An Open Letter to Our Customers
In response to the recent outages Frame.io has experienced, I wanted to personally acknowledge the issues you’ve encountered and transparently share the steps we’re working on to improve the situation.
First, it goes without saying that our product’s uptime and availability is an absolute top priority. We know many of our customers depend on Frame.io for time-sensitive, mission-critical work.
Over the course of the past several months, the number of downtime incidents we’ve been experiencing has increased and has resulted in multiple outages that have sometimes lasted for hours. This is completely unacceptable.
What’s been going on?
The scale that our product needs to handle has steadily increased over the years and sharply increased over the past 12 months. Some of the early architectural patterns of our product were not able to handle this new scale and we have been hard at work on rebuilding critical parts of our systems.
Behind the scenes, the Frame.io engineering team has been working on architecting significant enhancements to our backend, which will prepare the product for the next level of scale and prevent the downtime incidents we’ve been experiencing over the past several weeks.
While not the type of information we typically share with customers, I’m including a detailed list of initiatives that are in flight to improve the situation.
What we’ve already addressed
- We have expanded our media pipeline and transcoding capacity by incorporating resources across multiple regions.
- We’ve made improvements to performance and transactional behavior around uploads. We’ve also moved the asynchronous events generated by uploads onto a new, dedicated job system.
- We’ve deployed improvements to the performance of our socket service that powers updates and presence across our applications, reducing unneeded load on our infrastructure.
- We’ve made significant reliability and performance improvements to the archiving process while upgrading it to our new job system.
- We’ve optimized database performance on digest jobs, which provides consolidated notifications for your projects.
What’s in progress
Today we have multiple work streams to target for ongoing improvement, and are working across several engineering disciplines concurrently. The majority of the efforts focus on a few key themes:
Database infrastructure improvements
We’re making a significant overhaul of our database infrastructure, including improvements and tuning to our connection pooling, multiplexing, and caching configurations to ensure we’re getting the most out of our data layer.
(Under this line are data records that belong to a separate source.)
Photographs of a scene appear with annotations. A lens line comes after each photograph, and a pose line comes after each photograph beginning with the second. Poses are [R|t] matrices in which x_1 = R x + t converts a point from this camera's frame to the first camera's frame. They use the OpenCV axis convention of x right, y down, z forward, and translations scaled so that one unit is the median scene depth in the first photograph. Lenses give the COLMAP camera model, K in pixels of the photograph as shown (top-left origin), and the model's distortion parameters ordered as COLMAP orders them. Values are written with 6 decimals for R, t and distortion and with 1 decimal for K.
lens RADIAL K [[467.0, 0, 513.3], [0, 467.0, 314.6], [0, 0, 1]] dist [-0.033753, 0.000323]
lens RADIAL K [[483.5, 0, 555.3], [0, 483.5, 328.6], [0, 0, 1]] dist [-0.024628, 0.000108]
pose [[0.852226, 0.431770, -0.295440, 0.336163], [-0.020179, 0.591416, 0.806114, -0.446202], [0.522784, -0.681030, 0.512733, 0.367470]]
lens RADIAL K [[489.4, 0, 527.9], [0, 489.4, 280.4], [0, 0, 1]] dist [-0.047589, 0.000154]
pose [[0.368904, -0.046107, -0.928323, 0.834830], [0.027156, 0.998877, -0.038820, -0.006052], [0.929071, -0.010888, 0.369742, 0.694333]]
This will reduce load and increase the speed to complete requests.
We are currently in beta with a number of performance improvements to API subsystems such as storage calculation, which reduces overall load for upload and archival workflows. We are also upgrading other event-heavy workloads such as asset management operations onto our new job system, and working on the next revision to our activity and bundling architecture.
Expanding infrastructure capacity across regions
We are continuing to expand the work we began with moving our media pipelines across regions, and will be looking into further separating our infrastructure for storage, data, and compute across regions to improve both capacity and resiliency.
Underneath these themes we presently have nine work streams in progress, and our infrastructure and backend engineers remain focused on resolving the issues that you’ve experienced recently.
I will be actively involved to ensure that we restore our performance to the level of reliability you’ve counted on for years. Thank you for your ongoing patience and support as we work toward reestablishing your trust in Frame.io.